Fifty years ago, Perryville was basically a one-industry town with two struggling shoe factories and a modest poultry plant. The two shoe factories closed by the 1950s, in part because of overseas competition, taking hundreds of jobs with them.

An extremely-worried chamber of commerce and city hall came together to see what they could do to save Perryville. They created an autonomous regional economic development corporation, tasking it with the goal of bringing companies back to Perryville.

While a public-private partnership, the Perryville Development Corporation was given the ability to raise capital by selling stock, allowed strategically buy and sell land, develop infrastructure and work independently in marketing Perryville as a location separate, but in cooperation with, the local chamber of commerce. At the time, no cities in the region had anything similar.

“[This] progressive thinking [helped] move the community forward and provide the advantages we have today,” Sattler said.

The corporation’s first investment came in 1960, when a small-baked goods by the name of Gilster-Mary Lee moved into the area.

“When we first arrived, these old multistory shoe plants were just sitting there empty,” said Don Walge, CEO of Gilster-Mary Lee. “So with an investment from the economic development corporation, we converted one of the shoe factories to a cake-mix plant.”

With GE, Toyota, Nissan, Manufacturing Booms In Mississippi

The Perryville Development Corporation bought stock in Gilster-Mary Lee, effectively making the city a co-investor in Gilster Mary Lee’s move to Perryville.

What started as a business of 25 employees, privately-held Gilster-Mary Lee now employs 1,600 in at its four factories in the region, making store-brand cake mixes, cereals and popcorn. The company opened its latest expansion – a trucking and storage facility – last year.

The city employed other tactics that have become standard practice in cities across the nation. The city set up tax-increment financing districts (TIF Districts) for downtown and its industrial base. The city and county governments have employed tax abatements for expanding businesses as well as developed infrastructure at little-to-no cost to businesses to create incentives for expansion.

For example, the city and county spent more than$6 million to develop the infrastructure around its municipal airport to help Sabreliner, a company specializing in retrofitting and refurbishing airplanes and helicopters, expand into painting and service bigger aircraft.

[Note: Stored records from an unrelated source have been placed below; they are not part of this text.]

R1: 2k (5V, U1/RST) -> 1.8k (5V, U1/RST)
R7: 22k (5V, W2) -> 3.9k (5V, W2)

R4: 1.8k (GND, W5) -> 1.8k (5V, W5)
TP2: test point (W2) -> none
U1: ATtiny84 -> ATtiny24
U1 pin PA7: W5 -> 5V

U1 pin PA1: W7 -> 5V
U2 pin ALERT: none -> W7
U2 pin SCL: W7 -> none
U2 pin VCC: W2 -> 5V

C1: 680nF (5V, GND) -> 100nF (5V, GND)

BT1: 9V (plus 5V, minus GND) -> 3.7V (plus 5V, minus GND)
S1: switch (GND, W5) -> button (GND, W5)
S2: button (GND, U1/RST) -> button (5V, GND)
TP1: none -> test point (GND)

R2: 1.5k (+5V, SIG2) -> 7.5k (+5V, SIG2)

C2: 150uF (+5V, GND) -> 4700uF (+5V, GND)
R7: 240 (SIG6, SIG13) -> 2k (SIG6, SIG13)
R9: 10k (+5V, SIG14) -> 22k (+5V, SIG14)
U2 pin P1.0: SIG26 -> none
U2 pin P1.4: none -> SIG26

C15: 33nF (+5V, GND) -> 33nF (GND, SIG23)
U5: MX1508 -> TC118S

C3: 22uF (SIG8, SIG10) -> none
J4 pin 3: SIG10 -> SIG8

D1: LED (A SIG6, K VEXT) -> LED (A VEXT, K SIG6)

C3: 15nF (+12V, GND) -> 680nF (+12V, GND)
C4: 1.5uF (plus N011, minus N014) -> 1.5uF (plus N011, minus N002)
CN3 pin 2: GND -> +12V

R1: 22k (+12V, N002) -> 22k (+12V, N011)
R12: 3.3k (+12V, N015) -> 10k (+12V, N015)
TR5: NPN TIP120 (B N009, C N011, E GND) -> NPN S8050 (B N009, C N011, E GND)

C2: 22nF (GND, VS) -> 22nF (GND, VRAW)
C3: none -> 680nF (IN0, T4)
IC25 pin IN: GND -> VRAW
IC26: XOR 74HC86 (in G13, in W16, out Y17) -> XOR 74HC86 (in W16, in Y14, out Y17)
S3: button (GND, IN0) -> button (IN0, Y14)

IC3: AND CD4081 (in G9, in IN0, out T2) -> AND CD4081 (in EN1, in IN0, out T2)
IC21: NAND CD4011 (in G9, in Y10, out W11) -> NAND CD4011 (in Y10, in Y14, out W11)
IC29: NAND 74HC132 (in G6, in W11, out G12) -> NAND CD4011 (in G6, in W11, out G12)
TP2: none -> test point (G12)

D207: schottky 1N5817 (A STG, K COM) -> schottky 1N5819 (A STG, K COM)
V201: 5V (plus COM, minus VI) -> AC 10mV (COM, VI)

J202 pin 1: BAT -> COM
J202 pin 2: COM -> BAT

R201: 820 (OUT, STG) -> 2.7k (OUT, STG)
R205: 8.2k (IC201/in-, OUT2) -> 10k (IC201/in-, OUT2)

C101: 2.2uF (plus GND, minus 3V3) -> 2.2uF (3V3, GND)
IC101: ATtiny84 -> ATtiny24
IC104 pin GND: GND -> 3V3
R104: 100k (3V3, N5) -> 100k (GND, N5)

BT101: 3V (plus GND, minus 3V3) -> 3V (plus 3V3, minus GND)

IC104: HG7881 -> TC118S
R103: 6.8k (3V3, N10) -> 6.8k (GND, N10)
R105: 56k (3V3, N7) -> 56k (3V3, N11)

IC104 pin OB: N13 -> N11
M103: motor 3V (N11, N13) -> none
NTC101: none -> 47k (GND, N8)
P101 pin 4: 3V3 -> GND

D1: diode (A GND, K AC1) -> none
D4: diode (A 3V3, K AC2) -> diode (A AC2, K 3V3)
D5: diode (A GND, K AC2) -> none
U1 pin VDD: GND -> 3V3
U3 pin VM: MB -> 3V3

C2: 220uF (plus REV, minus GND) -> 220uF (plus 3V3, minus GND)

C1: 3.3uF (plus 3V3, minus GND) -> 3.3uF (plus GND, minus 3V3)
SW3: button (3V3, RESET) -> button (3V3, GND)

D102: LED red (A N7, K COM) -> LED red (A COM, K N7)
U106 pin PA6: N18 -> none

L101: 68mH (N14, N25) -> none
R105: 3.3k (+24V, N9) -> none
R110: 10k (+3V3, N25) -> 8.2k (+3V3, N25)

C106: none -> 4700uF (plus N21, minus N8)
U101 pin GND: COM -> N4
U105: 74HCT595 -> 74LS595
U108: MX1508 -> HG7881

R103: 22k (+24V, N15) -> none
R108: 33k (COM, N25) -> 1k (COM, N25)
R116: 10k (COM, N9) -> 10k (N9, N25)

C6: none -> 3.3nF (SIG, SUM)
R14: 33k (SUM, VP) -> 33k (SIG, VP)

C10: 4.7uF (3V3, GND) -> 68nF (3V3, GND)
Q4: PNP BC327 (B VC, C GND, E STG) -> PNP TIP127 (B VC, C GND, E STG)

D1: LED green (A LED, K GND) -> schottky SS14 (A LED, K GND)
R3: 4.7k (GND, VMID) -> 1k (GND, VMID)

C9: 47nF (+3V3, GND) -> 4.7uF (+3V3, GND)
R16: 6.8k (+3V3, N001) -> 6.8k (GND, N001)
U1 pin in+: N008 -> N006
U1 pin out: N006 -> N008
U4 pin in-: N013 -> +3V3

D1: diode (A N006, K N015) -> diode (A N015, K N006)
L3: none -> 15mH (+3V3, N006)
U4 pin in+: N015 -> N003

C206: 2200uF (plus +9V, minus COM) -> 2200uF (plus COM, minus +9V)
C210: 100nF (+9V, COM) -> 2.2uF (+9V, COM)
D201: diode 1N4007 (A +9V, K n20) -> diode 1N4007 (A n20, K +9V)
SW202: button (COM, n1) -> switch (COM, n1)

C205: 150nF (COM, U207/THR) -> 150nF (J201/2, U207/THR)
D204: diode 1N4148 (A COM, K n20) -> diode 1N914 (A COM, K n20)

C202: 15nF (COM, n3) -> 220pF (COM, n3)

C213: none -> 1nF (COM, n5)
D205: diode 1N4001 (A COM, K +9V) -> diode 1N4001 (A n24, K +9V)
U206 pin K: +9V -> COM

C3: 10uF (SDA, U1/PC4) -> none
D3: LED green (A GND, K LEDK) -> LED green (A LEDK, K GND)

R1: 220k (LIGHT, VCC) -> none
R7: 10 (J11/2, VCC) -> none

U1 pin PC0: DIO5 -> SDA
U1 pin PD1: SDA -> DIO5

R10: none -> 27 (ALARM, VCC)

Sabreliner now employes 433 people in the region, most of them high-paying aeronautics manufacturing jobs.

“We have had a continual stream of investments from this community,” said Al Farless, vice president of program development with Sabreliner. “Those investments, coupled with increased business, has led us to where we are today.”

Gilster-Mary Lee's main mixing plant in Perryville, MO. Photo courtesy of Gilster-Mary Lee

When Toyoda Gosei, an auto parts manufacturer that Toyota has a financial interest in, looked for a location to build a US-based auto parts plant, the city and county offered to level and develop the infrastructure that Toyoda would need to locate to Perryville. The city also sent a delegation to Japan to lobby directly for the plant.

Toyoda was sold, and in 1987 a division of Toyoda was created called TG Missouri. TG now employs 1,200 at its manufacturing complex in Perryville, making steering wheels, airbags and other components.

The story of Perryville isn’t all that different than a lot of cities across the country that have attempted to keep their manufacturing base in the face of overseas competition and changing demographics. But it appears this modest Missouri town put together a mix of policies and investments that helped not only to keep their manufacturing base, but grow it. All three major employers have announced expansions or have expanded their factories in the past two years, even in this mediocre economy and that 5% unemployment rate isn’t something to ignore.

Compare this to the St. Louis region 80 miles north, with a 9% unemployment rate and constantly-shrinking manufacturing base. The St. Louis area lost two Chrysler plants in 2009, which resulted in 6,365 positions lost at the North and South Chrysler plants and 2,500 positions lost from regional suppliers.

Maybe big ol’ St. Louis (and other cities) can learn something from little Perryville.